You don't need to keep Go programs small. Make small components inside your Go program. Learn Go idioms.

Limit the visibility of your entities and make use of channels to coordinate parts, avoiding simultaneous access.

 

[Henry]

Libraries should be more like black boxes. The user shouldn't need to know about their implementation, be it concurrent or not. It is the libraries' responsibility to ensure any data passed to them is safe.

[as....@gmail.com]

I mostly agree, but there are times when abstraction leads to complex code and more reasonable approach involves documented constraints. The map type is not safe either, but it enjoys widespread use. If it were abstracted to handle all possible use-cases, it would be unnecessarily slow for most of the operations its used for.    

There's an illusion of safety in languages that advertise all-encompassing abstractions, in my experience the problem becomes the language or library itself, as the underpinnings acquire code bloat to cover all use-cases. If this happens, the user must now choose between unboxing the black box or writing their own (better/stronger/faster) language/package.

Knowing 5-10% of a package implementation details seems like a reasonable tradeoff for a simpler implementation.

[Henry]

The implementation of map is not a valid argument to "unboxing the black boxes".
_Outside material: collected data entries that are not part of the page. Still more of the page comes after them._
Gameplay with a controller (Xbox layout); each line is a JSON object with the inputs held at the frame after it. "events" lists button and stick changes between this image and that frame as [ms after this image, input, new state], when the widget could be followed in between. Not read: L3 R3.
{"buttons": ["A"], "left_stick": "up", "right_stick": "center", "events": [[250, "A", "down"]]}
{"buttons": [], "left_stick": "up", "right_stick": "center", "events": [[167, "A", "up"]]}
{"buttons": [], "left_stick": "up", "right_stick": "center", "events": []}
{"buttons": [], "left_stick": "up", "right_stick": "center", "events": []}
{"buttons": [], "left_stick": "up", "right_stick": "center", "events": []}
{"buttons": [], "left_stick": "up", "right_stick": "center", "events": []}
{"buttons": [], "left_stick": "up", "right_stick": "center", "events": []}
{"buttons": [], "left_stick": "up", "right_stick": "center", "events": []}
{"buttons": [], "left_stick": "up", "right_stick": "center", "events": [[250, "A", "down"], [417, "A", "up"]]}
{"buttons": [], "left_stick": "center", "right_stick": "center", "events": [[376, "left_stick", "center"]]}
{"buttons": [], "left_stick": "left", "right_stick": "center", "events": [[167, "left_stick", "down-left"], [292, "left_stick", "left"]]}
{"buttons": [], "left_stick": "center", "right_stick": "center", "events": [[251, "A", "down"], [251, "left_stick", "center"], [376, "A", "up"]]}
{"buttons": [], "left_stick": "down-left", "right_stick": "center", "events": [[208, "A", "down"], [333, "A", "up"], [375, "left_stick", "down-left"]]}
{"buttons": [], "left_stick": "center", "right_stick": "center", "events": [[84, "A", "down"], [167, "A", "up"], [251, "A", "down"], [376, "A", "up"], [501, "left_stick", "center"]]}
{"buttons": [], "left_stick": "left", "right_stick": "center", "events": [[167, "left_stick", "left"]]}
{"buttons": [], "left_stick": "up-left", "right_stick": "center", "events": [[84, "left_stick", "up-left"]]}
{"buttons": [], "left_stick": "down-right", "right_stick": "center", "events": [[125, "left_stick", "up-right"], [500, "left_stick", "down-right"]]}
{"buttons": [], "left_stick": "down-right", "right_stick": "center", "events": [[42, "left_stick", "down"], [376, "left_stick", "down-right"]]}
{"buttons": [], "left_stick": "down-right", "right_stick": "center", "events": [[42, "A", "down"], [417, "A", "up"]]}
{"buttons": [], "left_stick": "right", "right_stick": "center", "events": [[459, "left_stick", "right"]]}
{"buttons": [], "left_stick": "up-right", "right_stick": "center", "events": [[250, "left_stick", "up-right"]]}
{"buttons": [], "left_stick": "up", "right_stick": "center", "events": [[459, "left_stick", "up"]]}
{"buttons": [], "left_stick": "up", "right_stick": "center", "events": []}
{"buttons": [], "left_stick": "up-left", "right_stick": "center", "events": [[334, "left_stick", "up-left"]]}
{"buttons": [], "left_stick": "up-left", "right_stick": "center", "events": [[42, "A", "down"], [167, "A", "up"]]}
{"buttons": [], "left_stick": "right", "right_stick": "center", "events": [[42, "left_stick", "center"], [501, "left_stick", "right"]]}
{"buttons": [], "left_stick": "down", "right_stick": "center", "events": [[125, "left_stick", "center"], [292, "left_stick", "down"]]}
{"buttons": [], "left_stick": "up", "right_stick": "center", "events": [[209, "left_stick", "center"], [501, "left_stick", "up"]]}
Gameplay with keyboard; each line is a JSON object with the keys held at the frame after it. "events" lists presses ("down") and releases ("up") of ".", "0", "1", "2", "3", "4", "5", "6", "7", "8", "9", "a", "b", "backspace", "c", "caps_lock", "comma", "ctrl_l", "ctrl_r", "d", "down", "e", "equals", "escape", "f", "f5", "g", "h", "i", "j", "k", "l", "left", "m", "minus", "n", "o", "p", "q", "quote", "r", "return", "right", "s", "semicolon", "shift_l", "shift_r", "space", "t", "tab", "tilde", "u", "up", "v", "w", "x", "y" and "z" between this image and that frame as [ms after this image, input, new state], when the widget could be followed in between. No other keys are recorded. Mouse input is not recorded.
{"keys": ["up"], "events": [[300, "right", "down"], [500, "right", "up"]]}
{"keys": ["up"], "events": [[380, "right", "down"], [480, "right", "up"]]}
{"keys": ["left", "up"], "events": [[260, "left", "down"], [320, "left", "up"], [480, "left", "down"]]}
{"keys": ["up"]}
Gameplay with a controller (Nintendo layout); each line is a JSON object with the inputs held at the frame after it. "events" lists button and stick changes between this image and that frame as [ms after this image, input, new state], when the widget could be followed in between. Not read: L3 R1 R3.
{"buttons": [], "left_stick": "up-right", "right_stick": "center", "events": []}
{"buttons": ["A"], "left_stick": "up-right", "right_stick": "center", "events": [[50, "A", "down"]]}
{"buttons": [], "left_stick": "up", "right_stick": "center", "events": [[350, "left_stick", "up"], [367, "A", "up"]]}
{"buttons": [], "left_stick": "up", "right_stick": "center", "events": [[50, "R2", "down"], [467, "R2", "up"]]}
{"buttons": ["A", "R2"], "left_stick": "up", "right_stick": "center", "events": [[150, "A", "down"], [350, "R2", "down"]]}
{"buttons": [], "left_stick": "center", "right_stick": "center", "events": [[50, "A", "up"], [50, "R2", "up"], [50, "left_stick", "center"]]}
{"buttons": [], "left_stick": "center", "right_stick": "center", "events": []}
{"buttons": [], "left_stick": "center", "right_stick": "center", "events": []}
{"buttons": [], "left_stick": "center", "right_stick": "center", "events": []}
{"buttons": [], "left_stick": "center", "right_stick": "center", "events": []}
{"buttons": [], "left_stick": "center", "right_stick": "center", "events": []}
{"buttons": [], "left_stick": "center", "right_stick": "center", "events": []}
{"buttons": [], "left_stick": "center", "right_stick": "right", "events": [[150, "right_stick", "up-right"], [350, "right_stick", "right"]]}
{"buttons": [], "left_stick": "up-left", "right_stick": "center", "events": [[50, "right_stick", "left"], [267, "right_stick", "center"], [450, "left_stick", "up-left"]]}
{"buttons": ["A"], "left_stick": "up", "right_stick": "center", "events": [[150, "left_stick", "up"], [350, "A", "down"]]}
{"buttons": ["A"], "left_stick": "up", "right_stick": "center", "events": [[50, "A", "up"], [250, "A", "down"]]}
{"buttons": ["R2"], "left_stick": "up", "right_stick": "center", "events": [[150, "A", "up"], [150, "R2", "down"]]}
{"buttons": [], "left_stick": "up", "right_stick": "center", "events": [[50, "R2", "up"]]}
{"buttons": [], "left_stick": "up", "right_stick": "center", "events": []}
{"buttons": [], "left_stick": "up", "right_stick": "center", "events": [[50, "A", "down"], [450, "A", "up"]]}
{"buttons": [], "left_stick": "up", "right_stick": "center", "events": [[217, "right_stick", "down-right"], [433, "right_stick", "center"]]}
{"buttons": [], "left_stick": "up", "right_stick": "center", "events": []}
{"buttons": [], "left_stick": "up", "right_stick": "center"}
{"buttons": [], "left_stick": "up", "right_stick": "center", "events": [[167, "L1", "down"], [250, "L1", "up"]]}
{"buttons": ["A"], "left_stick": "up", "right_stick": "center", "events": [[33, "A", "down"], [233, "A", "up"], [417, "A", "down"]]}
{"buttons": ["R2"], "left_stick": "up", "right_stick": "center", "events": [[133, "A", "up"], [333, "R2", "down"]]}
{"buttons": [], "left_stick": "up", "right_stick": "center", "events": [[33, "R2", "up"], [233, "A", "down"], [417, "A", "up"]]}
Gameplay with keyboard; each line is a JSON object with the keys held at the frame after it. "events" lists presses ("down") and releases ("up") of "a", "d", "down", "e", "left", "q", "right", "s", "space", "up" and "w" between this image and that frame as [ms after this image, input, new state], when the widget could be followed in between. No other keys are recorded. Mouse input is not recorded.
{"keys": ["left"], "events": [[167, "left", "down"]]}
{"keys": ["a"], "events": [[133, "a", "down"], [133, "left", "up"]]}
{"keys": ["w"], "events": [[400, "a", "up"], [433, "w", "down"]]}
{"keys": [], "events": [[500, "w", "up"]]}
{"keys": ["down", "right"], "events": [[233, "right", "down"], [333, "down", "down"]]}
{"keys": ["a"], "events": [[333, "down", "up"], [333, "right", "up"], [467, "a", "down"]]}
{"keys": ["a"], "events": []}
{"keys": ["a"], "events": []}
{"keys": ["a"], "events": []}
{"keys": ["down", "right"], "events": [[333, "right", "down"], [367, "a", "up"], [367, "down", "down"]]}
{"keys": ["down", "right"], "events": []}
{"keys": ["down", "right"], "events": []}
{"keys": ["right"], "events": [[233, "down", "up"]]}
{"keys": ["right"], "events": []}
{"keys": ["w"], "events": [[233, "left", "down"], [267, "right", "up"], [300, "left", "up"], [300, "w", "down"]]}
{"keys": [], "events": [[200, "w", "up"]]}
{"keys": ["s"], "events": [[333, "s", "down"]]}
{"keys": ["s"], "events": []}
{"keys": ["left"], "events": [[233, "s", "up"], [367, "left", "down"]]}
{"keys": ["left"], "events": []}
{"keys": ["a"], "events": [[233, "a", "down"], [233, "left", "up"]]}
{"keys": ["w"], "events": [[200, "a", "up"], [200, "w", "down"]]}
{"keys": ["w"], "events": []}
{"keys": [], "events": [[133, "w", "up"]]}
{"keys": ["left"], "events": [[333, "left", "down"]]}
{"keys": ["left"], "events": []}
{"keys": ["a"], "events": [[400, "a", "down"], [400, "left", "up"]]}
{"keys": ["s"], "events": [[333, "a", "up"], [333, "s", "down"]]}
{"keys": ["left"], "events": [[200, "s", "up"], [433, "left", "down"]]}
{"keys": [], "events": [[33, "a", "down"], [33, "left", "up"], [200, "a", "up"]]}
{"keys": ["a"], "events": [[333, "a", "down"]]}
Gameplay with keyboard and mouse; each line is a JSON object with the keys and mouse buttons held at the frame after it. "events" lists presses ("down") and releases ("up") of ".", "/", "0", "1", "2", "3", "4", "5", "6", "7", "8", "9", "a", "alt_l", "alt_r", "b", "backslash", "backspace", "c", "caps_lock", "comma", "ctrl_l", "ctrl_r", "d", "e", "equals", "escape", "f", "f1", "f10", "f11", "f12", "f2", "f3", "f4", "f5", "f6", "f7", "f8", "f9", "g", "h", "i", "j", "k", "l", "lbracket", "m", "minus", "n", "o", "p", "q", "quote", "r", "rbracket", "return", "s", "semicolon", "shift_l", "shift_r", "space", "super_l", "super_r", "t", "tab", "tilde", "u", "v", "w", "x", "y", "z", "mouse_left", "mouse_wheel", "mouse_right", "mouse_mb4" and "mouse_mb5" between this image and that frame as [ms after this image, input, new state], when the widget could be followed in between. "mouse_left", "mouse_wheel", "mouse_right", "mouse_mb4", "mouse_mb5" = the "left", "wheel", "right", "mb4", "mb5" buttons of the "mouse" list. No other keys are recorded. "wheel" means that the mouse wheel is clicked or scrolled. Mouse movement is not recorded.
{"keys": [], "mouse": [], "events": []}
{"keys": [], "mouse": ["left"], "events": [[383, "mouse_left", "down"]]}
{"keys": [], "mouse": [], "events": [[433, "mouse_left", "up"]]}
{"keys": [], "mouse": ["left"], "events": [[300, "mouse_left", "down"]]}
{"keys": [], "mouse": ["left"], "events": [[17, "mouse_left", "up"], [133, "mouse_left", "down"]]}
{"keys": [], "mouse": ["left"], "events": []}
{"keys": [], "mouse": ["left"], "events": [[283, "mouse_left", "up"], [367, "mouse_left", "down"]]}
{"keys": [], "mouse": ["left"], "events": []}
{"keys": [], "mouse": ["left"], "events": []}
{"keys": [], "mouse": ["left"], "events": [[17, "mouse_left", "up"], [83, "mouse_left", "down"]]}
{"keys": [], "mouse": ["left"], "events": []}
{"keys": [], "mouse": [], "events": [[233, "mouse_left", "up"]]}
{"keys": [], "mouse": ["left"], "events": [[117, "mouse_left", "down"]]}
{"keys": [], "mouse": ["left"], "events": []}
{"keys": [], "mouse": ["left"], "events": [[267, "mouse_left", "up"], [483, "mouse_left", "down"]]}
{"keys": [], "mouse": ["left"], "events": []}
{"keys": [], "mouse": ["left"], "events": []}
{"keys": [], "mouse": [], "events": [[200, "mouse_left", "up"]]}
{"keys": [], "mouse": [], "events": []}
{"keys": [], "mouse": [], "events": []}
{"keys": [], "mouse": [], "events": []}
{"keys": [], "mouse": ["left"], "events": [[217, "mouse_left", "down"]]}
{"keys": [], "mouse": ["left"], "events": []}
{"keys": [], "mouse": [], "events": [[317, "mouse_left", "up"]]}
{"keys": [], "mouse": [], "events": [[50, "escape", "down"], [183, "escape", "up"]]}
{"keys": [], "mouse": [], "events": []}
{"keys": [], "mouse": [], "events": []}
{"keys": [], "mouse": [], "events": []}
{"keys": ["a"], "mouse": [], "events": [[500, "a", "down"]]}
The question to ask is who does the concurrency. In the case of map, if the user is the one accessing the map concurrently, then it is the user's responsibility to ensure the map is concurrent safe. If the map internally implements some concurrent processing, then the map has the responsibility to ensure data integrity during the concurrent processing. The map's implementation should be invisible to the user.

[as....@gmail.com]

I wasn't referring to concurrency within package scope, but data crossing package boundaries (the earlier post says libraries' are responsible to ensure data passed to them is safe). The map type reveals an implementation detail by documenting that it isn't safe for parallel use. 

[Tim Hawkins]

That is a lofty goal, and not always achievable,  many libraries are not self contained and often wrap other non-go libraries or device integration libraries that don't support that model. What people do inside a library should not be a language feature, otherwise the language is becoming overly opiniated.